● **Task goal**
Tell me how many lines in the data below hold the string "демо", and say nothing else.

====== Records supplied ======

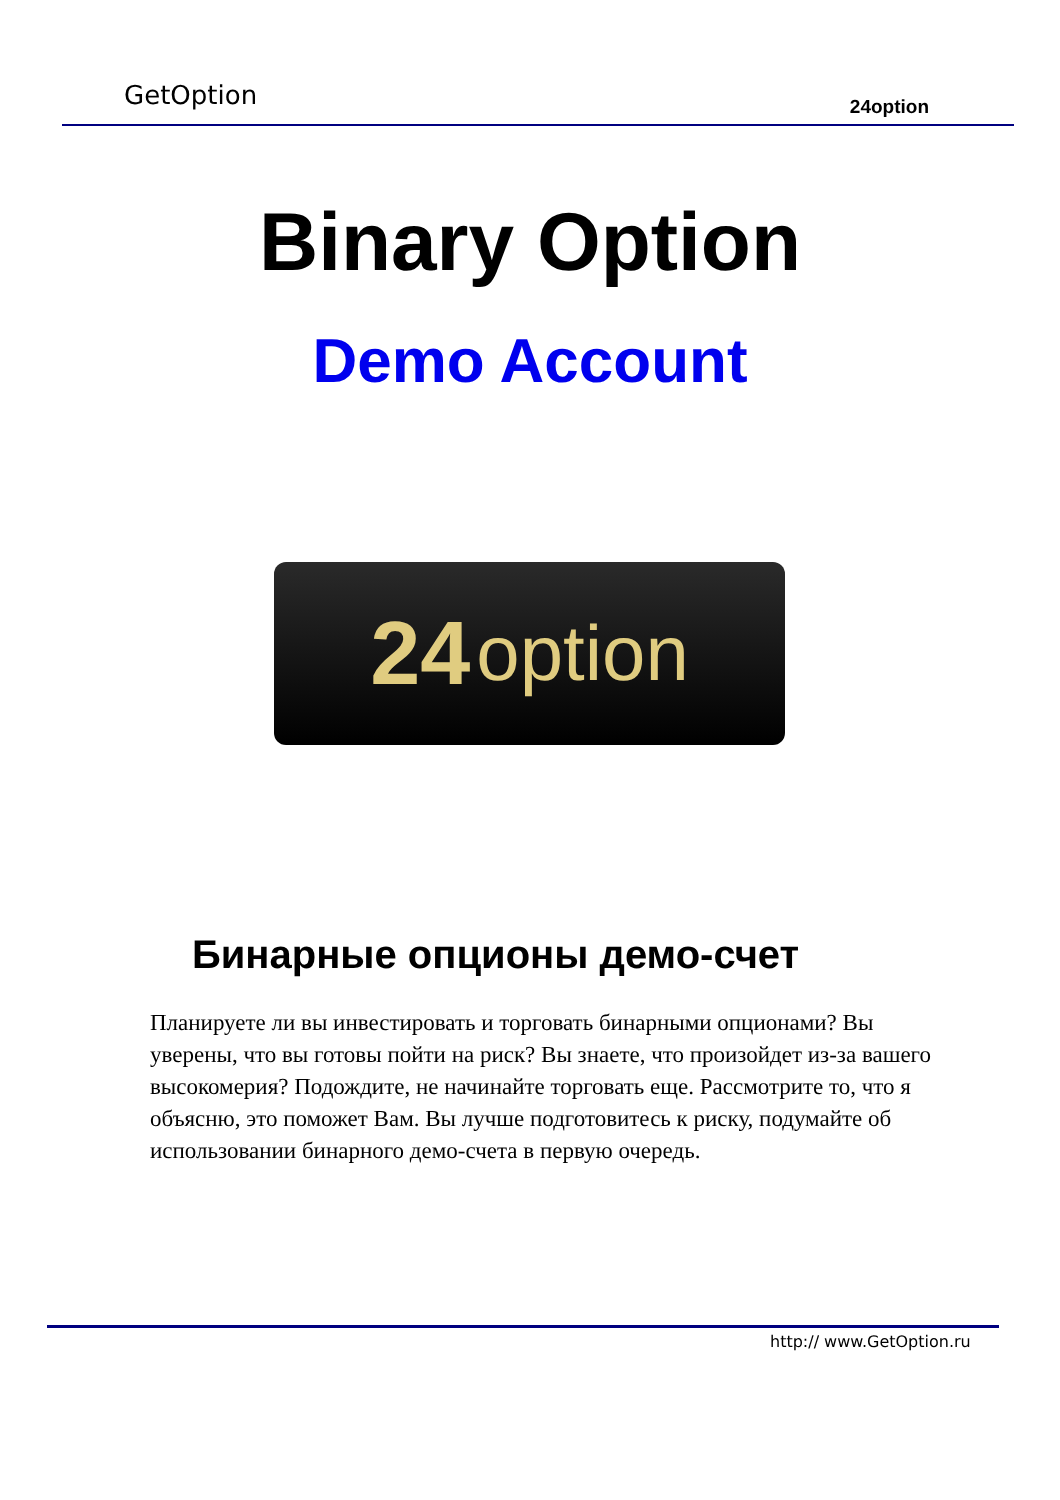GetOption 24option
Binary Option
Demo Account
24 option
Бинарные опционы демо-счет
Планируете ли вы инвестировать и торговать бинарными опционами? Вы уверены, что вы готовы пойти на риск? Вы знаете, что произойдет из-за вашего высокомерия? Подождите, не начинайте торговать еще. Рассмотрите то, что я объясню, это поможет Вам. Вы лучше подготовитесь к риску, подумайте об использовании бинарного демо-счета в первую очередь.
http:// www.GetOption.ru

======

● **Finished task**
2